• [Direction]
Rename "common name" to "vernacular name" in every entry below and give the lines again with nothing else changed. Omit the pictures.

[Dataset records]
--------

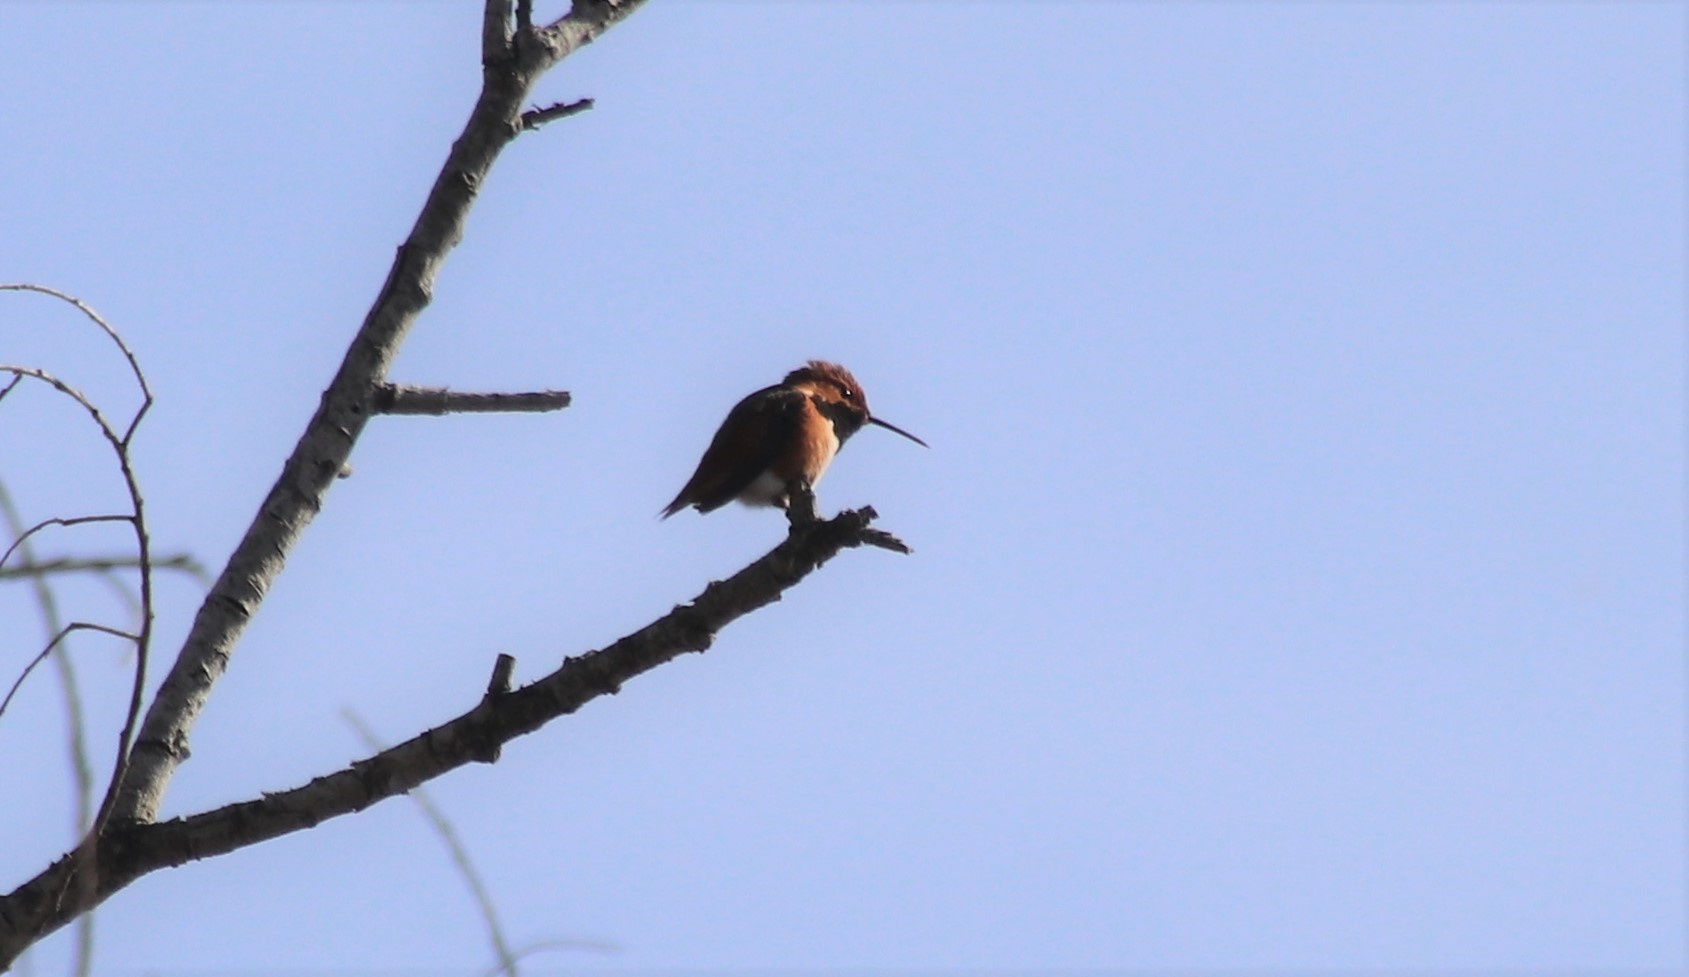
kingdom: Animalia
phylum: Chordata
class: Aves
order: Apodiformes
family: Trochilidae
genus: Selasphorus
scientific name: Selasphorus sasin
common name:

--------

• [Output below]
kingdom: Animalia
phylum: Chordata
class: Aves
order: Apodiformes
family: Trochilidae
genus: Selasphorus
scientific name: Selasphorus sasin
vernacular name:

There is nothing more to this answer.